While Intel is on track to be the first to market with its Tri-Gate Transistor technology, fin-based Field Effect Transistors (FinFETs) have long been considered as the next big thing in semiconductor design. Unlike traditional planar transistors, FinFETs - a term coined by researchers from the University of California at Berkeley - are build on a silicon-on-insulator (SOI) substrate to create multigate transistors which extend into the third dimension.

A FinFET-based device promises a decrease in current leakage and a reduction in the short-channel effect as process sizes shrink to sub-20nm levels. The technology isn't without its issues, however: 3D transistors are significantly more complex to manufacture than planar transistors, with Intel thus far on track to be the first to push a related technology to market in a mass-produced semiconductor.

Soitec hopes to address the manufacturing issues that are preventing widespread use of FinFET designs with its new FD-3D wafer type. Constructed from a thin layer of silicon over a buried oxide layer, the silicon's thickness is customised according to the required fin height while the BOX layer provides isolation.

The result, Soitec claims, is a reduction in the number of steps required to manufacture 3D transistor-based semiconductors - translating directly into reduced costs, faster time to market and improved yields. According to the company's figures, companies using an FD-3D wafer over a traditional wafer type could see their products hit the market up to a year earlier.
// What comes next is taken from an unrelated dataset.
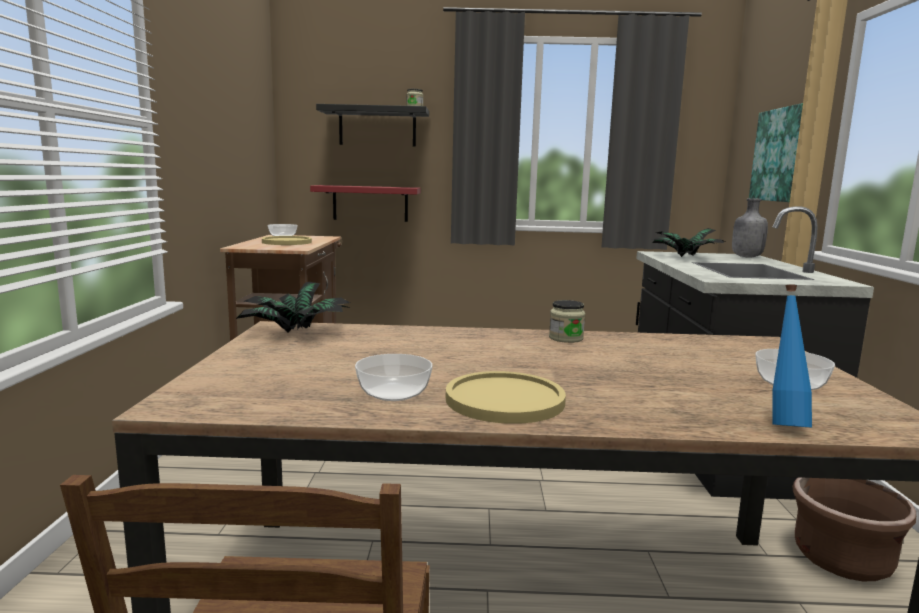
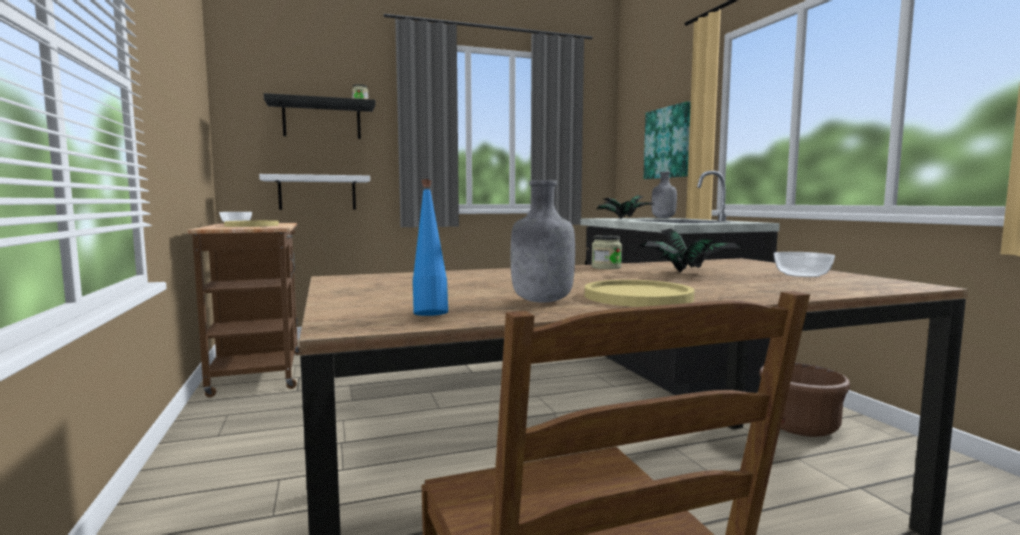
camera: 20 degrees left, 5 degrees down
potted plant [236,282,351,332] -> potted plant moved to [638,228,742,273]
red shelf [310,185,421,222] -> white shelf [259,174,370,210]
bowl [355,354,433,401] -> grey bottle [511,180,575,303]
blue bottle [772,284,812,427] -> blue bottle moved to [413,179,448,316]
'Our fully depleted product roadmap addresses the critical needs of the semiconductor industry and solves key challenges facing manufacturers today. Whichever path chip vendors choose to follow – planar or FinFET – Soitec provides solutions that address cost, performance, power-efficiency and time-to-market issues,' claimed Paul Boudre, chief operating officer of Soitec, at the announcement. 'FD-2D enables immediate and significant performance leaps, while FD-3D makes FinFET a reality for the entire industry at accelerated schedules and reduced risk.'

As well as its FD-3D and related planar FD-2D wafers, Soitec has announced plans to introduce strained silicon versions of its wafers. By modifying the crystalline structure of the silicon layer, Soitec claims, electron mobility can be improved - meaning a higher operating frequency for the finished device. The company is also investigating the use of germanium and nano-wire materials for expansion beyond the 14nm process size.

While Soitec's claims are impressive, the company has yet to confirm whether any tier one semiconductor companies have signed up to use the FD-3D wafers.